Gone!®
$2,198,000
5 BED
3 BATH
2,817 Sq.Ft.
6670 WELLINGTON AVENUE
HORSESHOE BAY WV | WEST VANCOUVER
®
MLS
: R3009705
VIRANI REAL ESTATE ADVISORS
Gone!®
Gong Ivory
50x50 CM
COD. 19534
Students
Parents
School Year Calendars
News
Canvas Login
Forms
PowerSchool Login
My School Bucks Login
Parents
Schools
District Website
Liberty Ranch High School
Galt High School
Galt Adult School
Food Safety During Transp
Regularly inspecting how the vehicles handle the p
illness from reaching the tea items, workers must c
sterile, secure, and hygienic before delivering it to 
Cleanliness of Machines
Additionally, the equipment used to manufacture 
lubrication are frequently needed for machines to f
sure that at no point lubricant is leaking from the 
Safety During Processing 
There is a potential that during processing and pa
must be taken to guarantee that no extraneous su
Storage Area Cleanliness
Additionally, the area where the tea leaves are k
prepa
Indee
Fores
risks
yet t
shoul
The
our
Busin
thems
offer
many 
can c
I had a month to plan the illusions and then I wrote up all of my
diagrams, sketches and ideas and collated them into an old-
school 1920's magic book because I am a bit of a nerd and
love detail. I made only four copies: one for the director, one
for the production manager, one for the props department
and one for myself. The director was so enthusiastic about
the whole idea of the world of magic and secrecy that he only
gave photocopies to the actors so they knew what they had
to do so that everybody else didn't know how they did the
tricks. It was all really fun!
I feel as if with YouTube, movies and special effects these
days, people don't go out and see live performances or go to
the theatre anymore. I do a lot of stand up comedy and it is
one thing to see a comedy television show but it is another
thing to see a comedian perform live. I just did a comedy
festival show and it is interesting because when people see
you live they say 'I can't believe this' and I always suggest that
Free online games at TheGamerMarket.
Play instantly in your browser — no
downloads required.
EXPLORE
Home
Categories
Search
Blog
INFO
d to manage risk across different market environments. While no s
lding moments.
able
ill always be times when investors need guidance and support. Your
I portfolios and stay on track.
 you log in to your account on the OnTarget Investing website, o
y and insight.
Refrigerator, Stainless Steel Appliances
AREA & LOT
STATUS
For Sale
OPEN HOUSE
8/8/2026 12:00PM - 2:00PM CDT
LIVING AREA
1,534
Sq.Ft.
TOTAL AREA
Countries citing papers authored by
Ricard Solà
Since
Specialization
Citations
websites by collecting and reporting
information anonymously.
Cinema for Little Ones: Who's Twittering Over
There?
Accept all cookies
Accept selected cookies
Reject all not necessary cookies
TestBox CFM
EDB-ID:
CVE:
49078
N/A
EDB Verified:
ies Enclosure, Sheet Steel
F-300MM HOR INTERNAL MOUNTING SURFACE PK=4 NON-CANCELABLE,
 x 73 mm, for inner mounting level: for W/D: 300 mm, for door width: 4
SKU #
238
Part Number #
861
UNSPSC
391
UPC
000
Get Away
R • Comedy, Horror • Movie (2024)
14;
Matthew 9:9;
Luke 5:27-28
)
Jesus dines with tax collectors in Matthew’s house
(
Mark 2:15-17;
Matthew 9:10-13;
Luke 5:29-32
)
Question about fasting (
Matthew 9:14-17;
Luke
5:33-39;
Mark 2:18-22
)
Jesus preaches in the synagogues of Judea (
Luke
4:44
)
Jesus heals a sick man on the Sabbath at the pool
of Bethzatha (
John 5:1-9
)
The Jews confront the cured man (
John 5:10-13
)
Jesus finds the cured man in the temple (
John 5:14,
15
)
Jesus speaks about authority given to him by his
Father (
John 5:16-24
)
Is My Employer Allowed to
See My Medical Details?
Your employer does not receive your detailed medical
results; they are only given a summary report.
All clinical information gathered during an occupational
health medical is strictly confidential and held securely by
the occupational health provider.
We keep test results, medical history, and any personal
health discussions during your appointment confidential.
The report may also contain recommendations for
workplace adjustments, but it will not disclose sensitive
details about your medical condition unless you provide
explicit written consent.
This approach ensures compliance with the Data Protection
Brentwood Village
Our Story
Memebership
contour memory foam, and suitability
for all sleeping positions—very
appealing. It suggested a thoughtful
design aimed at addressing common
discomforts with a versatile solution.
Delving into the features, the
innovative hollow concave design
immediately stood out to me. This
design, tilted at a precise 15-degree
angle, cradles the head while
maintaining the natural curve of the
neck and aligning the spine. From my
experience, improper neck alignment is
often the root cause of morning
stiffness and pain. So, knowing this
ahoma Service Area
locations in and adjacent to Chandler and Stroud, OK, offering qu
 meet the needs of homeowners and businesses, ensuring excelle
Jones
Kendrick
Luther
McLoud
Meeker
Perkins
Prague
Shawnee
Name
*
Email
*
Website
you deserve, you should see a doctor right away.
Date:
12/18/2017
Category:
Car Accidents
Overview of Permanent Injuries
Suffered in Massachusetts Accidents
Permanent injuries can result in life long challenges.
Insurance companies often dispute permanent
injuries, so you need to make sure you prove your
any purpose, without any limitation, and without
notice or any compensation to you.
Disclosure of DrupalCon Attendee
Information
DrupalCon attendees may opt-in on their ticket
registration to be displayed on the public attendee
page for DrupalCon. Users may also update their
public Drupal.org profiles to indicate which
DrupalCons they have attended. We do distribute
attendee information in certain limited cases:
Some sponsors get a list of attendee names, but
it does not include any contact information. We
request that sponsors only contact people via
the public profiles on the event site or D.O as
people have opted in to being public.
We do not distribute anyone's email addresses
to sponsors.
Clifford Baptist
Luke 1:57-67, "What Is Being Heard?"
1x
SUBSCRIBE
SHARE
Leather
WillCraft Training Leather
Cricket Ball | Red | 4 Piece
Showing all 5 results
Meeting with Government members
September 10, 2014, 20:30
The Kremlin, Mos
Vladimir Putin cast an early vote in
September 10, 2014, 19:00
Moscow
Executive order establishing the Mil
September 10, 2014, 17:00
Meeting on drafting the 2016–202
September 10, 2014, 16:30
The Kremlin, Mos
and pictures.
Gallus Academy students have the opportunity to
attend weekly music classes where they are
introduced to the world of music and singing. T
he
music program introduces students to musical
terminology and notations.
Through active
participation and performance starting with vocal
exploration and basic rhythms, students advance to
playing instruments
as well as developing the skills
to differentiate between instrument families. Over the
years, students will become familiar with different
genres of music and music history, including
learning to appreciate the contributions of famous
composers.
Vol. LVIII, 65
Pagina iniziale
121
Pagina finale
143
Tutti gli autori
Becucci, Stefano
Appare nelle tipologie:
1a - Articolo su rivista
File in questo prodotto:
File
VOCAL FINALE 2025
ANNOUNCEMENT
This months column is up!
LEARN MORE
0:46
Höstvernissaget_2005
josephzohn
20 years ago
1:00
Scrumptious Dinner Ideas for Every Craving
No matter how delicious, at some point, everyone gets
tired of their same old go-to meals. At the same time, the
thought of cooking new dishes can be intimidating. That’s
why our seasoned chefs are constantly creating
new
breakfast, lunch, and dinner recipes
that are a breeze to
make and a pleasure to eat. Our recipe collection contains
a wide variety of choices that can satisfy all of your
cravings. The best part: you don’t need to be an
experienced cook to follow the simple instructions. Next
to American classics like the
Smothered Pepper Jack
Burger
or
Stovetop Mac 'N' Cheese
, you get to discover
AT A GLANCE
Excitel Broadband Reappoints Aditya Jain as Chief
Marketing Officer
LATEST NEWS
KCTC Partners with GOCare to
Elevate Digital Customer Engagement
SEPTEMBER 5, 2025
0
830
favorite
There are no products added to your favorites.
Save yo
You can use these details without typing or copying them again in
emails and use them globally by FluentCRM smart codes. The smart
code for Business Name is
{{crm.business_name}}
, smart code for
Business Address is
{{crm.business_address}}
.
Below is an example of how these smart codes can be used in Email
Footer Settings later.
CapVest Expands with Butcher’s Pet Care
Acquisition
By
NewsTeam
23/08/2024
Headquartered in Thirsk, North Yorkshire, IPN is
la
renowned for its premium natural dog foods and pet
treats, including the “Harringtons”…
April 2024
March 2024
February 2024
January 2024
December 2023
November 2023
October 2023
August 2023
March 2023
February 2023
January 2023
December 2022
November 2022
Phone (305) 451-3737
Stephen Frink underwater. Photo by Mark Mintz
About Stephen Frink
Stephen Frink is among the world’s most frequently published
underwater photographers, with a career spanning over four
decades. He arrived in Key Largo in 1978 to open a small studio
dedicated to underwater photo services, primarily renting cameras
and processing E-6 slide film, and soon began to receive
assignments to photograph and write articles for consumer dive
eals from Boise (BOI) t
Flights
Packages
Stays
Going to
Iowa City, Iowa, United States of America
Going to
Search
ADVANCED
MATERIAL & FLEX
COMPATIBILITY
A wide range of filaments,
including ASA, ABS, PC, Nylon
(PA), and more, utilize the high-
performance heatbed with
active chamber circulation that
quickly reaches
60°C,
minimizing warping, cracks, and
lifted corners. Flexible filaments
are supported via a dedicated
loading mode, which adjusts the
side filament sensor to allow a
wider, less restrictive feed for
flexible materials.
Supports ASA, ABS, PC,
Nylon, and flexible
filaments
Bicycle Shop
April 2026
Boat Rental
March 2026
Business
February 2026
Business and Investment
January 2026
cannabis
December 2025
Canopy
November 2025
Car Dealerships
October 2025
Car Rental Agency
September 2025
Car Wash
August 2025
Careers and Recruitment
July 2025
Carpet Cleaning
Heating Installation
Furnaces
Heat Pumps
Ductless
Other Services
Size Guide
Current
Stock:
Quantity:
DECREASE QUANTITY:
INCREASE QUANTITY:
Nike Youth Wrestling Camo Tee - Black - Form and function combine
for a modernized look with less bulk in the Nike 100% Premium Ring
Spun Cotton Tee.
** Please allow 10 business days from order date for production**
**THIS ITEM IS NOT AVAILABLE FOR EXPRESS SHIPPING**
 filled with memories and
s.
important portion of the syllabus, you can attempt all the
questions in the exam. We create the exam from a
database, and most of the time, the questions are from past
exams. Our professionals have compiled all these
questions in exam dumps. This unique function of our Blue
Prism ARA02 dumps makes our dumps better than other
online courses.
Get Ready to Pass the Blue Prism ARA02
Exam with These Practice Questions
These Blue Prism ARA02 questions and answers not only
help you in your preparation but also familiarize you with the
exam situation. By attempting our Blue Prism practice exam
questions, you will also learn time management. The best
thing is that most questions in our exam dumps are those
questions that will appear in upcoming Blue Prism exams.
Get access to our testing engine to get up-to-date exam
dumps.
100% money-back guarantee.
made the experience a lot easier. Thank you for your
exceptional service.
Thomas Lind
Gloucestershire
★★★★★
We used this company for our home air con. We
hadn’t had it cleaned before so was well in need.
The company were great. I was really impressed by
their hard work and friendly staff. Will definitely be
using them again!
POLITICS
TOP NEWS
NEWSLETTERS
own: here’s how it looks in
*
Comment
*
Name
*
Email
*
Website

## EXERCISE DETAILS:
Format the data from its first line up to and including the line with "the theatre anymore." as a JSON list of strings, one string for each line, and leave out any blank lines.

## SOLUTION FOR THIS EXERCISE:
[
  "Gone!®",
  "$2,198,000",
  "5 BED",
  "3 BATH",
  "2,817 Sq.Ft.",
  "6670 WELLINGTON AVENUE",
  "HORSESHOE BAY WV | WEST VANCOUVER",
  "®",
  "MLS",
  ": R3009705",
  "VIRANI REAL ESTATE ADVISORS",
  "Gone!®",
  "Gong Ivory",
  "50x50 CM",
  "COD. 19534",
  "Students",
  "Parents",
  "School Year Calendars",
  "News",
  "Canvas Login",
  "Forms",
  "PowerSchool Login",
  "My School Bucks Login",
  "Parents",
  "Schools",
  "District Website",
  "Liberty Ranch High School",
  "Galt High School",
  "Galt Adult School",
  "Food Safety During Transp",
  "Regularly inspecting how the vehicles handle the p",
  "illness from reaching the tea items, workers must c",
  "sterile, secure, and hygienic before delivering it to ",
  "Cleanliness of Machines",
  "Additionally, the equipment used to manufacture ",
  "lubrication are frequently needed for machines to f",
  "sure that at no point lubricant is leaking from the ",
  "Safety During Processing ",
  "There is a potential that during processing and pa",
  "must be taken to guarantee that no extraneous su",
  "Storage Area Cleanliness",
  "Additionally, the area where the tea leaves are k",
  "prepa",
  "Indee",
  "Fores",
  "risks",
  "yet t",
  "shoul",
  "The",
  "our",
  "Busin",
  "thems",
  "offer",
  "many ",
  "can c",
  "I had a month to plan the illusions and then I wrote up all of my",
  "diagrams, sketches and ideas and collated them into an old-",
  "school 1920's magic book because I am a bit of a nerd and",
  "love detail. I made only four copies: one for the director, one",
  "for the production manager, one for the props department",
  "and one for myself. The director was so enthusiastic about",
  "the whole idea of the world of magic and secrecy that he only",
  "gave photocopies to the actors so they knew what they had",
  "to do so that everybody else didn't know how they did the",
  "tricks. It was all really fun!",
  "I feel as if with YouTube, movies and special effects these",
  "days, people don't go out and see live performances or go to",
  "the theatre anymore. I do a lot of stand up comedy and it is"
]